TASK DIRECTIONS: Exclude any images and output the remaining records exactly.

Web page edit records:
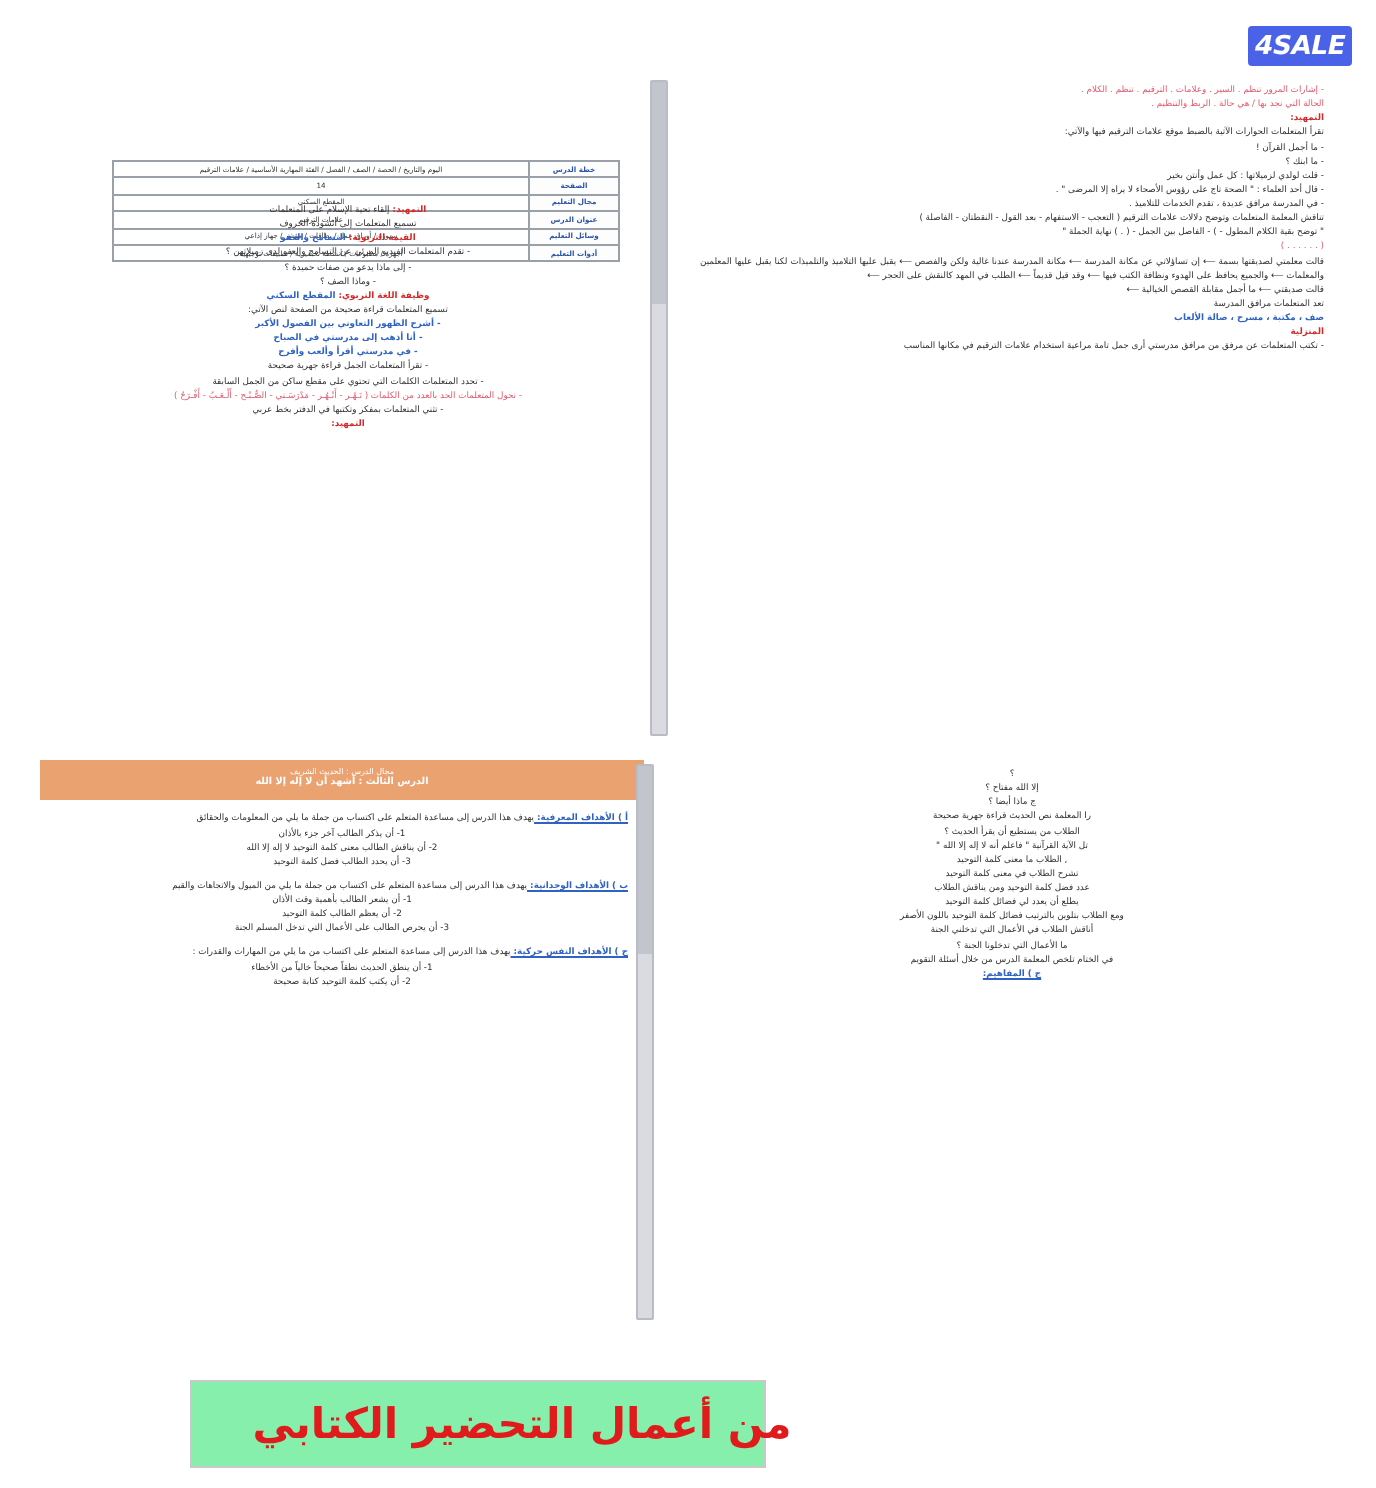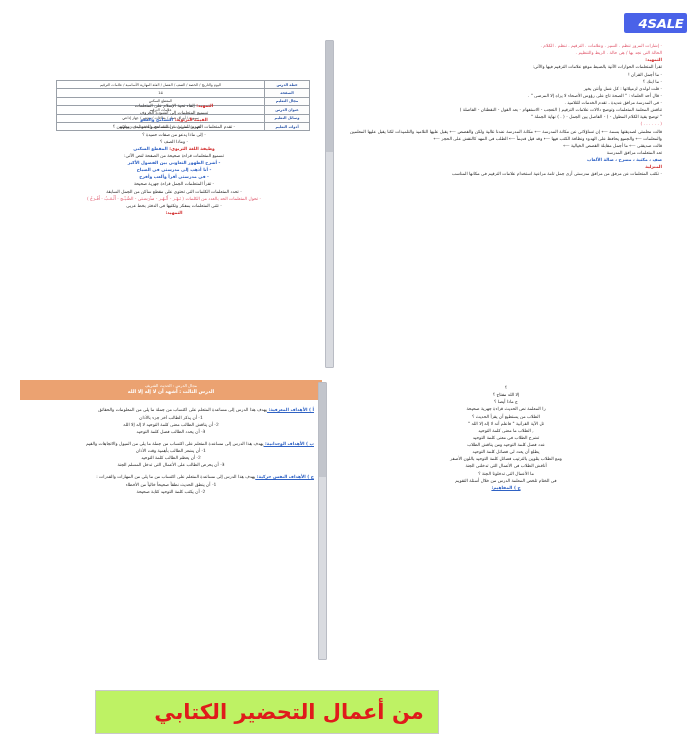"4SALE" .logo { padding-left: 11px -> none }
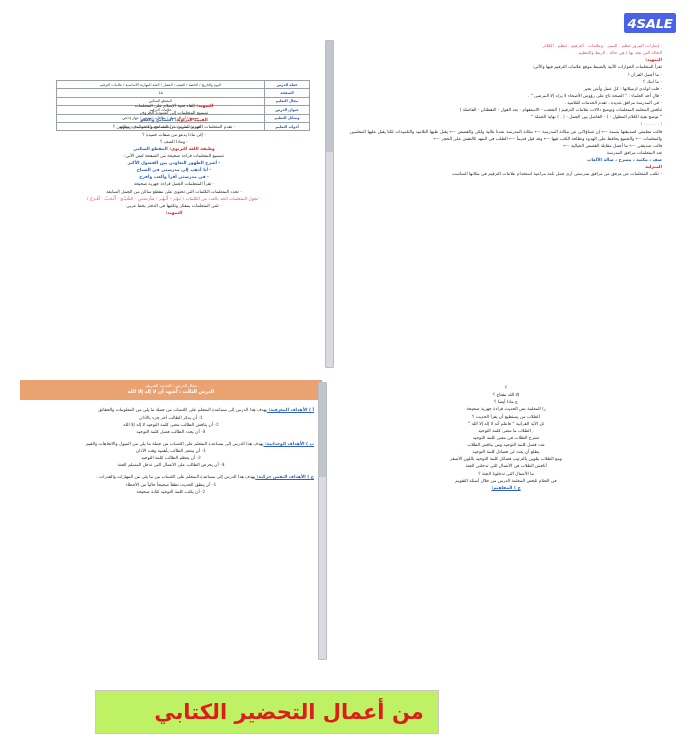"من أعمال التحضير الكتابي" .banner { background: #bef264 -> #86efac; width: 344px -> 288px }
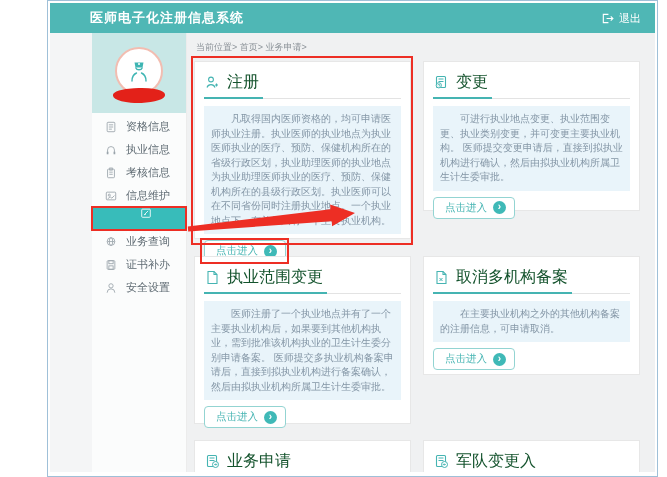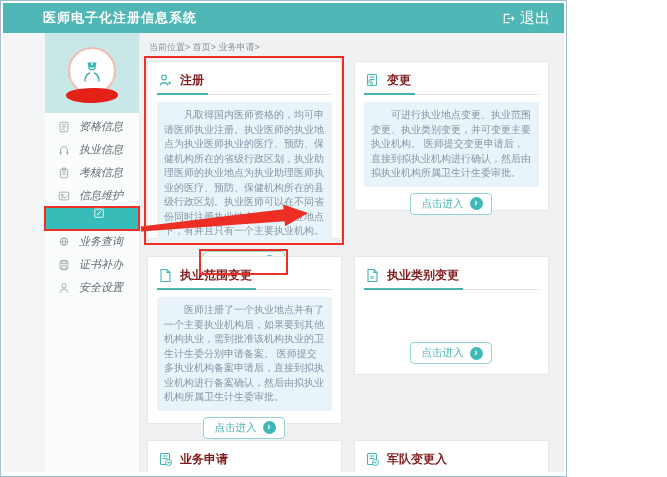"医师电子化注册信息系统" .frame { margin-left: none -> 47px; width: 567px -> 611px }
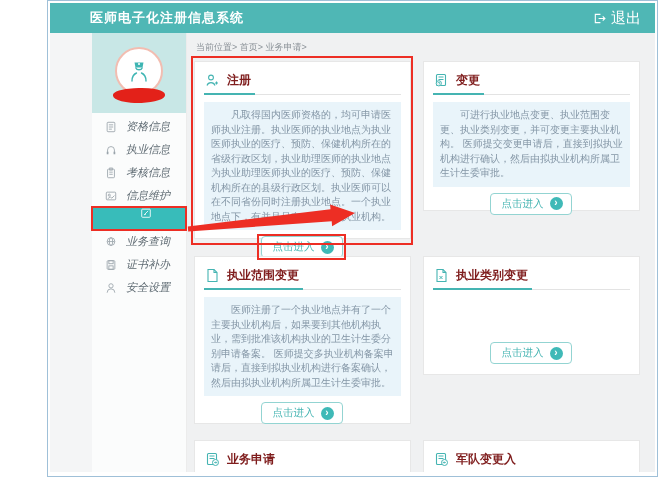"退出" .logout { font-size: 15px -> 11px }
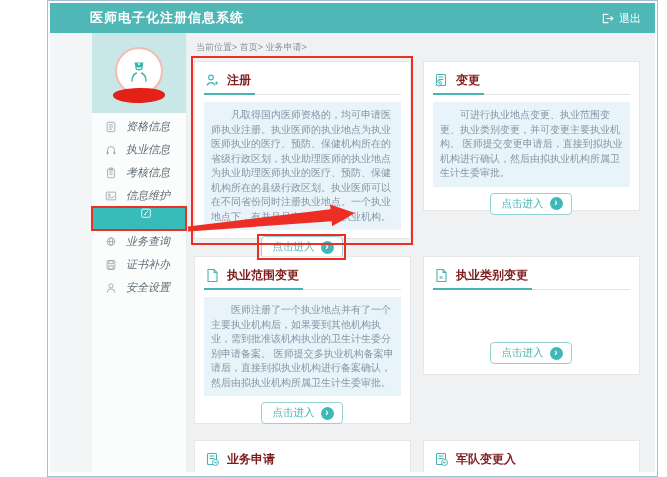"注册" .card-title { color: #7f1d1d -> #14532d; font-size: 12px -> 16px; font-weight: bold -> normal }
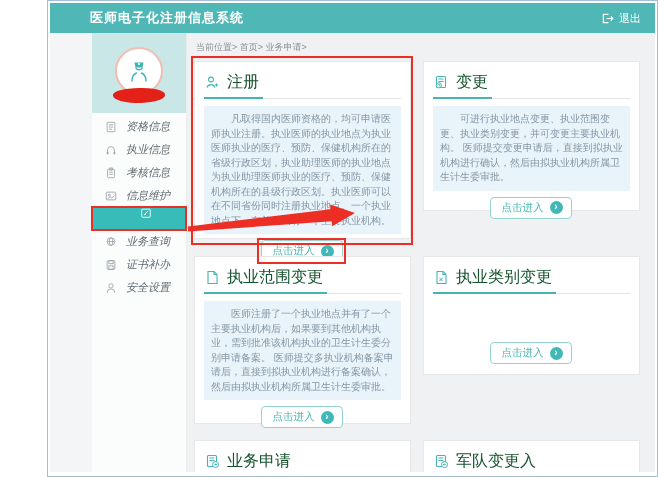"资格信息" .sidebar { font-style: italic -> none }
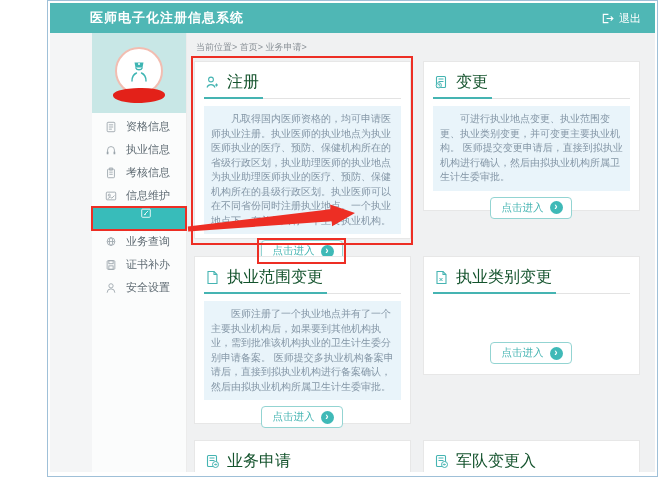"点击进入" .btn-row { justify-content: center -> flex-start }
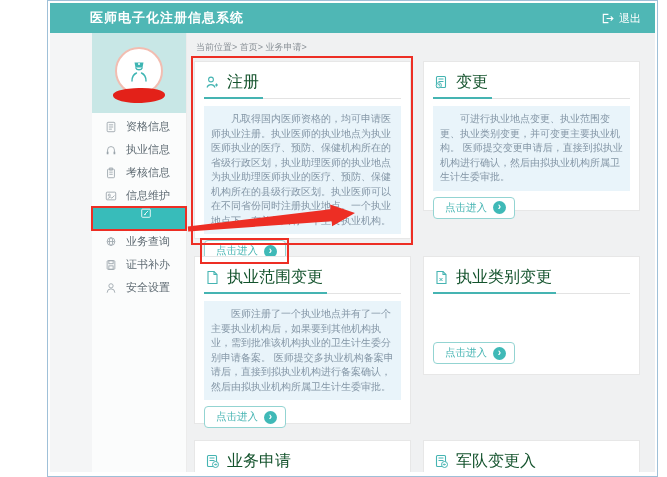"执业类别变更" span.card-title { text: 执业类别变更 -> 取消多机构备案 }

TASK RESULT:
"4SALE" .logo { padding-left: 11px -> none }
"من أعمال التحضير الكتابي" .banner { background: #bef264 -> #86efac; width: 344px -> 288px }
"医师电子化注册信息系统" .frame { margin-left: none -> 47px; width: 567px -> 611px }
"退出" .logout { font-size: 15px -> 11px }
"注册" .card-title { color: #7f1d1d -> #14532d; font-size: 12px -> 16px; font-weight: bold -> normal }
"资格信息" .sidebar { font-style: italic -> none }
"点击进入" .btn-row { justify-content: center -> flex-start }
"执业类别变更" span.card-title { text: 执业类别变更 -> 取消多机构备案 }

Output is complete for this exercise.